War fears after Rwanda 'invasion' - first of 5,000 extra UN peacekeepers arrived in DR Congo
The UN Security Council is set to hold an emergency session to discuss the reported incursion of Rwandan troops into eastern DR Congo.
Rwanda's president has assured the African Union that Rwandan military action in DR Congo will target ethnic Hutu rebels and not Congolese forces.
But there are fears growing insecurity could threaten peace across the region.
Ugandan troops are reported to have deployed troops along their border with DR Congo as a precautionary measure.
UN peacekeepers say they have seen about 100 soldiers they believe are Rwandan.
The Congolese government said 6,000 Rwandan troops had crossed the border and attacked villages.
It has asked the Security Council to condemn Rwanda's action and impose sanctions against Rwanda's President, Paul Kagame.
In a letter to Nigeria's leader, who chairs the African Union, Mr Kagame said he expected his troops to finish their mission in two weeks.
Mr Kagame has not said whether the operation had started.
He sent the letter last week, but its contents have only just been revealed.
The United States and European Union have urged Rwanda and DR Congo to solve their dispute peacefully.
A senior US diplomat, Donald Yamamoto, is travelling to the region in the next few days in an effort to persuade the two sides to solve the crisis peacefully.
Thousands of civilians have been fleeing renewed fighting in the north-east, according to a UN humanitarian agency.
Last week, the UN warned Rwanda not to use military force, saying such a move could undermine international efforts to stabilise the region.
Rwanda has consistently said it is prepared to take military action because of the threat it says is posed by the group which include fighters who took part in the 1994 genocide of Tutsis and moderate Hutus.
The Congolese government says Rwanda's action has little to do with any rebel threat but is part of their efforts to dominate and exploit eastern DR Congo economically - as the region is full of valuable minerals such as gold and diamonds.
But the BBC's Mark Doyle, who has just returned from the region, says the wider significance of any Rwandan military action is that it could unravel tentative moves towards peace throughout central Africa.
The DR Congo authorities say they will send more than 6,000 troops to the border area within the next two weeks.
Rwanda has twice invaded its much larger neighbour - in 1996 and 1998 - accusing successive Congolese governments of backing the Hutu rebels.
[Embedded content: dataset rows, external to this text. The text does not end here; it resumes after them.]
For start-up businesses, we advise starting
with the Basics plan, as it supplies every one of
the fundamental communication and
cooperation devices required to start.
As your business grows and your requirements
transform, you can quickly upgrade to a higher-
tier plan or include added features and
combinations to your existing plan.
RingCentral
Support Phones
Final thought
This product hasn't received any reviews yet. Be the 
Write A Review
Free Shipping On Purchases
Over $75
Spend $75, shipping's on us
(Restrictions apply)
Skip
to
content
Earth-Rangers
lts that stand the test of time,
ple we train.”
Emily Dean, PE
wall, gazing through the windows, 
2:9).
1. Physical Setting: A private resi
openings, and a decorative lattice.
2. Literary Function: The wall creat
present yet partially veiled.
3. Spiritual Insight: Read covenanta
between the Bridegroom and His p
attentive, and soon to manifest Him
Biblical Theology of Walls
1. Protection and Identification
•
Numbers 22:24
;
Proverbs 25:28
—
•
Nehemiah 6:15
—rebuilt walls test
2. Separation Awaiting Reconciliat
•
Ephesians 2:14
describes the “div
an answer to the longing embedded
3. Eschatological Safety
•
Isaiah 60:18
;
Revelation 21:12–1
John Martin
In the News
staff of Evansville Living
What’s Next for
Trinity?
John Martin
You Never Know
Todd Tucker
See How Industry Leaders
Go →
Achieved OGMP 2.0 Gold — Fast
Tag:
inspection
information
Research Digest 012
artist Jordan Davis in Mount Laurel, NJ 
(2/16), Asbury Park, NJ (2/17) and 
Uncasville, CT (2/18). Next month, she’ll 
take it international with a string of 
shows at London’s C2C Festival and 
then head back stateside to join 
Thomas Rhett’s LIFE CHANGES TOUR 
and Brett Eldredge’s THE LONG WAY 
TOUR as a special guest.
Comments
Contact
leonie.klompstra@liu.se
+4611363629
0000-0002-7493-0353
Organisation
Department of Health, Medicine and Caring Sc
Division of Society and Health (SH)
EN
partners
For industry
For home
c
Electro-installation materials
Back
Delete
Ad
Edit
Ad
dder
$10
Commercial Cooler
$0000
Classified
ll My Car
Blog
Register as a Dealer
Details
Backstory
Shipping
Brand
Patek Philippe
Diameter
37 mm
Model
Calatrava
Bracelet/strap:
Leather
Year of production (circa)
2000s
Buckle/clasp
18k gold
It withdrew its troops in 2002, under a regional deal to end five years of war in DR Congo, in which some three million people died.
The armies of at least six foreign nations - and countless rebel groups - were embroiled in "Africa's first world war".
Under that deal, the Hutu rebels were supposed to have been disarmed but progress has been slow.
Rwanda says the rebels are now attacking its territory under the noses of the international community.
Last week, the first of 5,000 extra UN peacekeepers arrived in DR Congo.
There are already more than 10,000 UN peacekeepers in DR Congo; troops have been placed on alert and patrols have been despatched to check for any Rwandan incursion.